→ Text provided
Pyjamas Web development actually has more in common with Python-Qt4 and Python-GTK2 than it does with "traditional" web development. The base widgets (of which there are over 50) have almost exact corresponding analogues in Desktop Widget sets. The nice thing about Pyjamas, though, when compared to the Desktop Widget frameworks is that you get "true" HTML / CSS interoperability, and "true" plugin support such as Adobe Flash, all for free.

I've never done User-Interfaces before - how do I get started?

We get quite a number of people who have never done user-interface programming before in their lives on the pyjamas-dev mailing lists, let alone having done any web programming: you're in good company.

Start with the "getting started" tutorial, ignoring the first paragraphs because they don't apply to you! Many web designers actually have to "unlearn" their expectations that this is going to be horrendously painful, and you are at a distinct advantage because you've not experienced their disillusionment and frustration of the past decade, over CSS, browser and AJAX incompatibilities.

What server-side web framework should I use?

Absolutely anything you like. Literally anything. CGI-Scripts, ASP/.NET, PHP, Apache, WSGI - you name it, you can use it. The reason is simple: the Pyjamas python code gets compiled to some HTML and some Javascript - that's it. So, just like any web pages, you simply need something that will load ... web pages. duh.

Ok - what's the best server-side web framework I should use?

This is a highly subjective question, but if you are new to web development, you will be asking these kinds of questions. Given that you're considering python, logically it makes sense to pick a python-based web framework. If you're going to do AJAX, you should really use JSONRPC. If you're using JSONRPC, you should pick a framework that is known to have mature JSONRPC server-side support, and that means Django, Web2Py, and many more. See the Pyjamas Wiki for links to various JSONRPC integration HOWTOs.

That having been said: if you're starting entirely from scratch, Django has to come out overall on top, even though you will not be using all of its features. The SQL ORM in Django is excellent; the tutorials to get started are excellent; the developers and users on the (busy) IRC channel are very helpful and responsive.

I have an existing Django (or other app) that I want to convert to Pyjamas, how do I do that?

→ Assignment 1
List the server-side options given in the Pyjamas text in the paragraph that begins "Absolutely anything you like."

→ Exercise input
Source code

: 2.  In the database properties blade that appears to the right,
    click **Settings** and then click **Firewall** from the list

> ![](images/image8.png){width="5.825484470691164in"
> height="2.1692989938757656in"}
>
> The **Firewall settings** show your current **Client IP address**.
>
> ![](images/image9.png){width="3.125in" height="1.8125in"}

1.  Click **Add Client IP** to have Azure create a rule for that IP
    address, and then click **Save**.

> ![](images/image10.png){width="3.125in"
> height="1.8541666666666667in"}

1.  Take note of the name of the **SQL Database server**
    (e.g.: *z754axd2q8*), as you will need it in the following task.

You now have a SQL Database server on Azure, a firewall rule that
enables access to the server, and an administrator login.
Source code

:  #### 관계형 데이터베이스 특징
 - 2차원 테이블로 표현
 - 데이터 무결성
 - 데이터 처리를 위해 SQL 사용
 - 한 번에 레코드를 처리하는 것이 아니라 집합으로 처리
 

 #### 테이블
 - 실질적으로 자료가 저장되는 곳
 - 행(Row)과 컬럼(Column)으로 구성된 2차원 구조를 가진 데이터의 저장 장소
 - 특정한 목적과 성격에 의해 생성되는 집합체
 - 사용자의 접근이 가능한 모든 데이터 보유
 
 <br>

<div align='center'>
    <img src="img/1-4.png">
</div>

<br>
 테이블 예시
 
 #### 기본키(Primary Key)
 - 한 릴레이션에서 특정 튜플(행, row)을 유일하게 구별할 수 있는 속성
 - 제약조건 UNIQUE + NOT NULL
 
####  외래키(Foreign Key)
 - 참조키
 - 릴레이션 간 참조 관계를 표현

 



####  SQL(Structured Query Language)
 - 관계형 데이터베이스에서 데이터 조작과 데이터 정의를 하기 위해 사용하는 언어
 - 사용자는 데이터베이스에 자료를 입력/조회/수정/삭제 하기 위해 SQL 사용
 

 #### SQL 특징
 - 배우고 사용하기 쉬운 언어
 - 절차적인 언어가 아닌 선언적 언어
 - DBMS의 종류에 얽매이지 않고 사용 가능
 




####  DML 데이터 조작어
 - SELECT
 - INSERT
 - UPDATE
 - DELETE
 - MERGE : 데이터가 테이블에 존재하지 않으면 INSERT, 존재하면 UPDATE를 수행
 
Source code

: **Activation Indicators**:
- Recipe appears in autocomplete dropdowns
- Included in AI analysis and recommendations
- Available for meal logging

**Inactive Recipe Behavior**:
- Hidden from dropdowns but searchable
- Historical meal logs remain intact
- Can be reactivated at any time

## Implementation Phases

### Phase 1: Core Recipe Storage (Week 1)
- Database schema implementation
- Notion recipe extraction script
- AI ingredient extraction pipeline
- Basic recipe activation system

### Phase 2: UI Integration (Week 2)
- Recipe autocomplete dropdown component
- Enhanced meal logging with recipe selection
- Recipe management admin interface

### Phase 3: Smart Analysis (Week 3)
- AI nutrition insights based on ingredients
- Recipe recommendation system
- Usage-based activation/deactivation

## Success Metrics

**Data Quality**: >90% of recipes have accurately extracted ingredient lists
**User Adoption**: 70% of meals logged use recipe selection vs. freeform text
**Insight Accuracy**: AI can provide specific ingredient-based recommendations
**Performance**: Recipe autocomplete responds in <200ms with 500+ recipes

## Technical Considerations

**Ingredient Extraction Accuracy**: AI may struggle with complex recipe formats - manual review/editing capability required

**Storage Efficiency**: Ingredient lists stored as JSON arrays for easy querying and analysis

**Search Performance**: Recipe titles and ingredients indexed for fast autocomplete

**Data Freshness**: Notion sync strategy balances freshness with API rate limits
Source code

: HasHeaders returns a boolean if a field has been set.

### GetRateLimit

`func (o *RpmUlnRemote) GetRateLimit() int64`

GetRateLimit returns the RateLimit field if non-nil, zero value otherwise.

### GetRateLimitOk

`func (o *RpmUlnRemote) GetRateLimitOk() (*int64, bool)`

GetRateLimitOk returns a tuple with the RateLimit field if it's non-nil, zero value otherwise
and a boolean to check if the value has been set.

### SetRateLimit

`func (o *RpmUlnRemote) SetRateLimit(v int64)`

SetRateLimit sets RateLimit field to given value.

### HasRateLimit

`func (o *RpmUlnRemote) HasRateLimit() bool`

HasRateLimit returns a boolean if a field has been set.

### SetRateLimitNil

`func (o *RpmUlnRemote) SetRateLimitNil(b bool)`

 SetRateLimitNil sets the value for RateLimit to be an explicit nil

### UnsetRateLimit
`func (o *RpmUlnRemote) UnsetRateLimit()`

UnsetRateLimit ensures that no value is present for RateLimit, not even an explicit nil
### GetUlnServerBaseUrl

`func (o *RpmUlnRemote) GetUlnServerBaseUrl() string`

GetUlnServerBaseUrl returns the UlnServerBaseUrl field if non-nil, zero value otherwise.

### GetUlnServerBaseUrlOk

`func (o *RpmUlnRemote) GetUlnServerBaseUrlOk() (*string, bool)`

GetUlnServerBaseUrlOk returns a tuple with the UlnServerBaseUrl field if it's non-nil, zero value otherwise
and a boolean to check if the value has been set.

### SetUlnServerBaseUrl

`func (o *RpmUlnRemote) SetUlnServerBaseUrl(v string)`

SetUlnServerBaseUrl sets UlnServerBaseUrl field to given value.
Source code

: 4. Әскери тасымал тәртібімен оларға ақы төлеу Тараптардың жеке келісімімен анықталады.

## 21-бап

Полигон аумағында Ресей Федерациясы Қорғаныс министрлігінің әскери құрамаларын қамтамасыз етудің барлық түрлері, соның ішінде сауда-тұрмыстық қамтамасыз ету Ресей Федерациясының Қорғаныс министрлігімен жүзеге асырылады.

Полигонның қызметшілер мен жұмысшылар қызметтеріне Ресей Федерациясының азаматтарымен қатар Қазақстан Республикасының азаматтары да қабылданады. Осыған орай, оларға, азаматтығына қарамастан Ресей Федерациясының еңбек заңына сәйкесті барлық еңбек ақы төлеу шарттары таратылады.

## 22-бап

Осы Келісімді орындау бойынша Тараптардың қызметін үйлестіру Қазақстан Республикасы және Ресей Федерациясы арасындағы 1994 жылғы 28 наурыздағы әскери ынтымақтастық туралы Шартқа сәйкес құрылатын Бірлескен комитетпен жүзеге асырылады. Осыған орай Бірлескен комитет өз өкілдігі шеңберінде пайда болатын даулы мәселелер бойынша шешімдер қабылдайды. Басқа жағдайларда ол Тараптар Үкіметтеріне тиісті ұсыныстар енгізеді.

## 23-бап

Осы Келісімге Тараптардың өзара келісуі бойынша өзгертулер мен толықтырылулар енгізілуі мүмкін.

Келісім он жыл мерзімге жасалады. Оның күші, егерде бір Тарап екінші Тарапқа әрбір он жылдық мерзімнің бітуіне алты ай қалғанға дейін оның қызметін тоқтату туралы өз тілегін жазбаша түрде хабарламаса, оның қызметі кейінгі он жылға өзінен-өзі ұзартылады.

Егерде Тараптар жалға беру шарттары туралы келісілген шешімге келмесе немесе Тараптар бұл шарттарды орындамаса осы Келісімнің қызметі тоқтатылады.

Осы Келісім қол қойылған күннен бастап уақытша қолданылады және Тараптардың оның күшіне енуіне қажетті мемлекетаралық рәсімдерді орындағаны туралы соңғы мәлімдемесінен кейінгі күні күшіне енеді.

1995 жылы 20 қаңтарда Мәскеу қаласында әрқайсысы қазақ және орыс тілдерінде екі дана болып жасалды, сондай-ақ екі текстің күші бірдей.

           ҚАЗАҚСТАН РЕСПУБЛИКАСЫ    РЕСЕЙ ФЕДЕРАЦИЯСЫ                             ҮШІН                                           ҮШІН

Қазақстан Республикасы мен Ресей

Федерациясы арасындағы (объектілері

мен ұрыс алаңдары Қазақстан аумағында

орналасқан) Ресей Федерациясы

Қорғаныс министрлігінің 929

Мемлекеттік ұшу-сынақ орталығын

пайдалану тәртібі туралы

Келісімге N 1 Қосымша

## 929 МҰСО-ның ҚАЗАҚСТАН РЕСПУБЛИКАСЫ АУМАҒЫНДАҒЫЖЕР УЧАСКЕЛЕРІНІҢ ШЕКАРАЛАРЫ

→ Assignment 2
Put the lines of the entries above into a numbered list, starting at the line that contains "### SetRateLimitNil" and ending at the line that contains "Осы Келісімге Тараптардың". Leave out blank lines.

→ Task answer 1
- CGI-Scripts
- ASP/.NET
- PHP
- Apache
- WSGI

→ Task answer 2
1. ### SetRateLimitNil
2. `func (o *RpmUlnRemote) SetRateLimitNil(b bool)`
3.  SetRateLimitNil sets the value for RateLimit to be an explicit nil
4. ### UnsetRateLimit
5. `func (o *RpmUlnRemote) UnsetRateLimit()`
6. UnsetRateLimit ensures that no value is present for RateLimit, not even an explicit nil
7. ### GetUlnServerBaseUrl
8. `func (o *RpmUlnRemote) GetUlnServerBaseUrl() string`
9. GetUlnServerBaseUrl returns the UlnServerBaseUrl field if non-nil, zero value otherwise.
10. ### GetUlnServerBaseUrlOk
11. `func (o *RpmUlnRemote) GetUlnServerBaseUrlOk() (*string, bool)`
12. GetUlnServerBaseUrlOk returns a tuple with the UlnServerBaseUrl field if it's non-nil, zero value otherwise
13. and a boolean to check if the value has been set.
14. ### SetUlnServerBaseUrl
15. `func (o *RpmUlnRemote) SetUlnServerBaseUrl(v string)`
16. SetUlnServerBaseUrl sets UlnServerBaseUrl field to given value.
17. Source code
18. : 4. Әскери тасымал тәртібімен оларға ақы төлеу Тараптардың жеке келісімімен анықталады.
19. ## 21-бап
20. Полигон аумағында Ресей Федерациясы Қорғаныс министрлігінің әскери құрамаларын қамтамасыз етудің барлық түрлері, соның ішінде сауда-тұрмыстық қамтамасыз ету Ресей Федерациясының Қорғаныс министрлігімен жүзеге асырылады.
21. Полигонның қызметшілер мен жұмысшылар қызметтеріне Ресей Федерациясының азаматтарымен қатар Қазақстан Республикасының азаматтары да қабылданады. Осыған орай, оларға, азаматтығына қарамастан Ресей Федерациясының еңбек заңына сәйкесті барлық еңбек ақы төлеу шарттары таратылады.
22. ## 22-бап
23. Осы Келісімді орындау бойынша Тараптардың қызметін үйлестіру Қазақстан Республикасы және Ресей Федерациясы арасындағы 1994 жылғы 28 наурыздағы әскери ынтымақтастық туралы Шартқа сәйкес құрылатын Бірлескен комитетпен жүзеге асырылады. Осыған орай Бірлескен комитет өз өкілдігі шеңберінде пайда болатын даулы мәселелер бойынша шешімдер қабылдайды. Басқа жағдайларда ол Тараптар Үкіметтеріне тиісті ұсыныстар енгізеді.
24. ## 23-бап
25. Осы Келісімге Тараптардың өзара келісуі бойынша өзгертулер мен толықтырылулар енгізілуі мүмкін.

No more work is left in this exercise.